Mrs. Voorhees targets the young adults hired as counselors as well as anyone in a position of authority at Camp Crystal Lake. Though they are charged with caring for children, many of these counselors are little more than children themselves. Steve’s employees spend nearly as much time having fun as they do working. Like campers, these young adults are also facing a new kind of responsibility and serving as surrogate parents for the children of strangers. 

We don’t find out what happened to the original counselors whose negligence caused Jason’s death. None of the film’s characters have any connection to the 1957 tragedy other than working at the camp where it happened. We also never see any counselors failing to care for children. The opening scene shows that all the campers are safely asleep in their cabins while the teen staff sits around a fire. Though technically responsible for kids, Barry and Claudette do not put any children in danger when they sneak off to have sex. 

Steve’s new batch of counselors never gets the chance to prove their trustworthiness. They die before campers arrive, some on their very first day on the job. Hard at work to prepare the facilities, they only relax when the work is done. They may goof off at times, but most prove to be quite responsible. When Ned calls for help, they jump into action and work together to pull him from the lake. He may be pretending to drown, but they are deadly serious about saving him. While lying in bed later that night, Brenda is lured out into a raging storm by a childlike voice calling for help. She walks out into the stormy night in her nightgown, determined to save the child she believes is crying out for help. 
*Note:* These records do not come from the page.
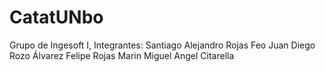 # CatatUNbo
Grupo de Ingesoft I, Integrantes:
Santiago Alejandro Rojas Feo
Juan Diego Rozo Álvarez
Felipe Rojas Marin
Miguel Angel Citarella
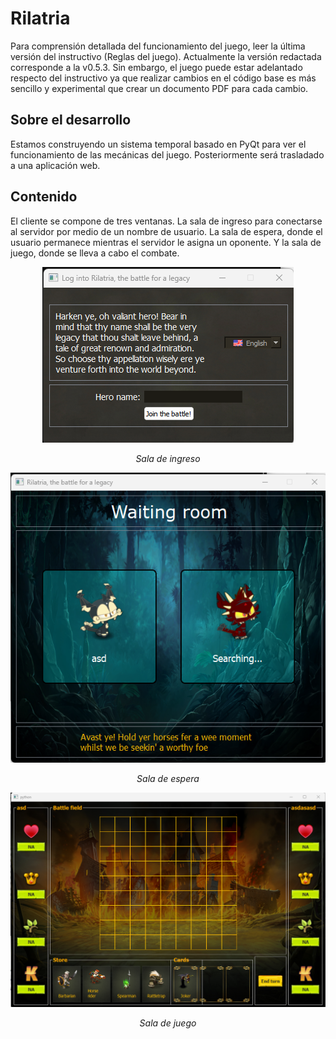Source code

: # Rilatria
Para comprensión detallada del funcionamiento del juego, leer la última versión del instructivo (Reglas del juego). Actualmente la versión redactada corresponde a la v0.5.3. Sin embargo, el juego puede estar adelantado respecto del instructivo ya que realizar cambios en el código base es más sencillo y experimental que crear un documento PDF para cada cambio.

## Sobre el desarrollo
Estamos construyendo un sistema temporal basado en PyQt para ver el funcionamiento de las mecánicas del juego. Posteriormente será trasladado a una aplicación web.

## Contenido

El cliente se compone de tres ventanas. La sala de ingreso para conectarse al servidor por medio de un nombre de usuario. La sala de espera, donde el usuario permanece mientras el servidor le asigna un oponente. Y la sala de juego, donde se lleva a cabo el combate.

<div align="center">
    <img src="others/captura_ventana_login.png" alt="Sala de ingreso" />
    <p><em>Sala de ingreso</em></p>
</div>

<div align="center">
    <img src="others/captura_ventana_espera.png" alt="Sala de espera" />
    <p><em>Sala de espera</em></p>
</div>

<div align="center">
    <img src="others/captura_ventana_juego.png" alt="Sala de juego" />
    <p><em>Sala de juego</em></p>
</div>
Had these counselors ever gotten the chance to care for children, they would probably do their jobs well. However, Mrs. Voorhees does not see them as individuals. She only sees the counselors who were supposed to be watching her son. When explaining herself to Alice, she seems to lose track of who it is she’s talking to and begins accusing the confused young woman of neglecting her duties. It doesn’t matter what these kids do. In Mrs. Voorhees’s eyes, they are irresponsible and must be punished. The film’s final girl, Alice, fights back and decapitates Mrs. Voorhees on the shore of the lake. By surviving, she speaks for all of her fallen friends and insists that she is more than just an irresponsible counselor. Alice and the counselors of Camp Crystal Lake are a complex group of young adults, not the monolithic delinquents Mrs. Voorhees would have us believe.

HER LEGACY

Unlike many slasher villains, Mrs. Voorhees does not return in a later installment. She does not rise from the dead nor does she gain strength through mystical means. The film concludes with the water-logged corpse of her son bursting out of the water to attack Alice while she’s dozing in the canoe. Jason then becomes the star of a franchise that would go on to produce another eleven installments.

Mrs. Voorhees may not return to the screen, but her presence can be felt throughout the franchise. Friday the 13th Part 2 follows an adult Jason (retconned into existence) living in a crumbling shack that contains a crude altar. Her head and sweater sit in a position of honor, posed to remind Jason of his beloved mother. He will now kill for her like she once killed for him. Recognizing her power, occasional final girls will invoke her memory in an attempt to quell Jason’s murderous rage. 

Mrs. Voorhees is not the first cinematic female killer, and she’s certainly not the last. However, this brutally driven mother did kick-start the events of a franchise that would change the landscape of horror. Though pivotal, the Friday the 13th series is a slasher anomaly in that it does not follow a central final girl. Alice dies in the opening scene of the second chapter and most other heroines appear in a single installment. Mrs. Voorhees remains the lone female legacy in one of the greatest and most enduring horror stories of all time. The mother of a killer and a killer herself, her iconic phrase of revenge, “ki ki ki ma ma ma” can still be heard echoing through the halls of horror.